Ricorso smart working superiore a media della P.a.

(ANSA) - ROMA, 22 GEN - Occorrerà valutare eventuali "effetti negativi" della didattica a distanza sull'apprendimento degli alunni e in particolare sull'aumento delle diseguaglianze. E' quanto scrivono i ricercatori della Banca d'Italia in un paper dedicato allo smart working nella pubblica amministrazione dove sottolineano come "nel settore dell'istruzione, il limite naturale alla teleoperabilità di alcune funzioni "è stato anche largamente superato con effetti sulla qualità dei servizi svolti che andranno valutati". Il tasso di smart working ha quasi raggiunto il 60% contro un potenziale del 50%. Un terzo dei dipendenti della Pubblica amministrazione ha fatto ricorso, durante la pandemia allo smart working.
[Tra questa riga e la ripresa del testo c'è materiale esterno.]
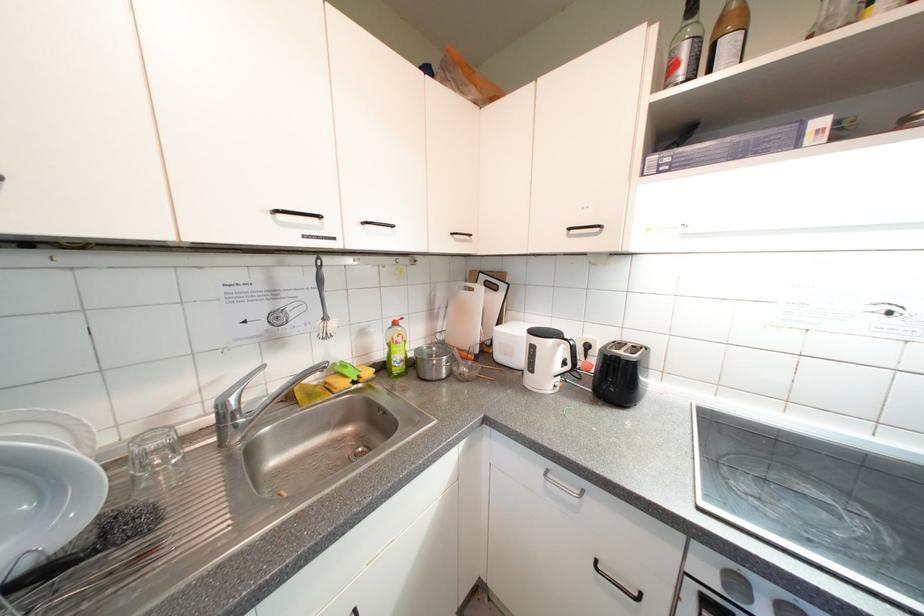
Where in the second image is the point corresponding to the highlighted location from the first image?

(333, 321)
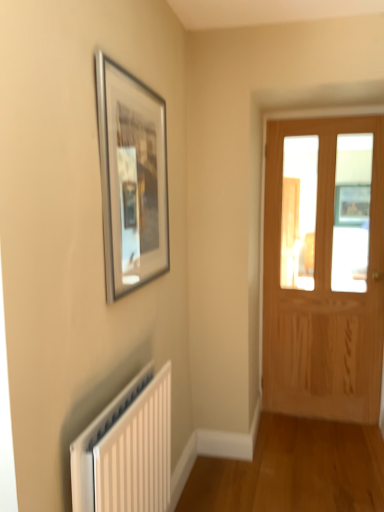
This screenshot has width=384, height=512. Identify the location of vacant space underneath light brown wooden door at right (from a real-world perspective). (316, 419).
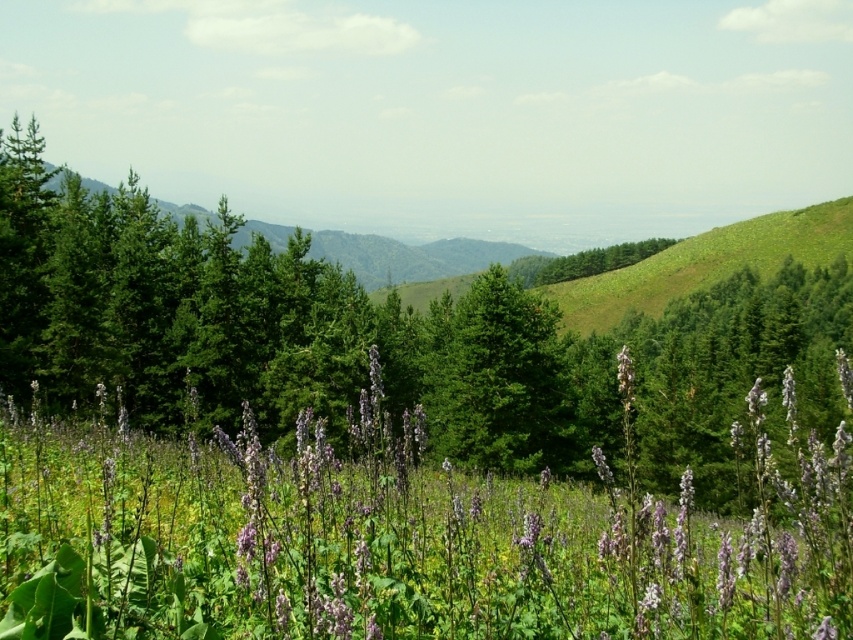
Question: Is purple matte flower at center bigger than green leafy tree at center?

Choices:
 (A) no
 (B) yes

Answer: (A)

Question: Which object is positioned closest to the purple matte flower at center?

Choices:
 (A) green glossy tree at center
 (B) green matte tree at center

Answer: (A)

Question: Which object is positioned farthest from the green leafy tree at center?

Choices:
 (A) purple matte flower at center
 (B) green glossy tree at center
 (C) green matte tree at center

Answer: (A)

Question: Can you confirm if purple matte flower at center is positioned to the right of green leafy tree at center?

Choices:
 (A) no
 (B) yes

Answer: (A)

Question: Which object appears closest to the camera in this image?

Choices:
 (A) green matte tree at center
 (B) purple matte flower at center
 (C) green leafy tree at center
 (D) green glossy tree at center

Answer: (B)

Question: Is purple matte flower at center above green glossy tree at center?

Choices:
 (A) no
 (B) yes

Answer: (A)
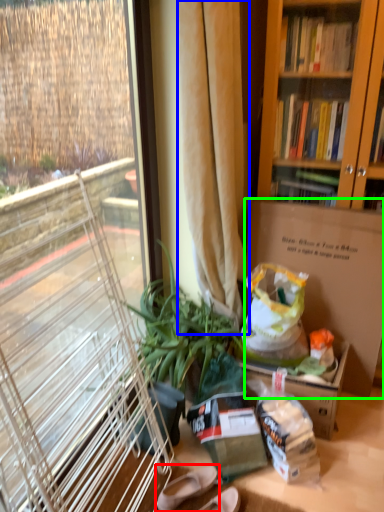
Question: Estimate the real-world distances between objects in this image. Which object is farther from footwear (highlighted by a red box), curtain (highlighted by a blue box) or box (highlighted by a green box)?

Choices:
 (A) curtain
 (B) box

Answer: (A)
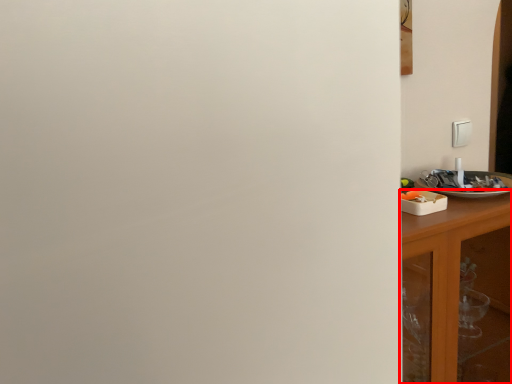
Question: From the image's perspective, what is the correct spatial relationship of cabinetry (annotated by the red box) in relation to tableware?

Il dato è inferiore al potenziale del 36% a causa delle ridotte competenze del personale, mentre gli investimenti in dotazioni informatiche non hanno inciso in maniera significativa. Nella PA in senso stretto lo smart working avrebbe potuto essere più pervasivo con un tasso potenziale del 53% e un utilizzo effettivo di appena il 30%. Al contrario, il potenziale è stato superato nell'istruzione e nei servizi sociali non residenziali. (ANSA).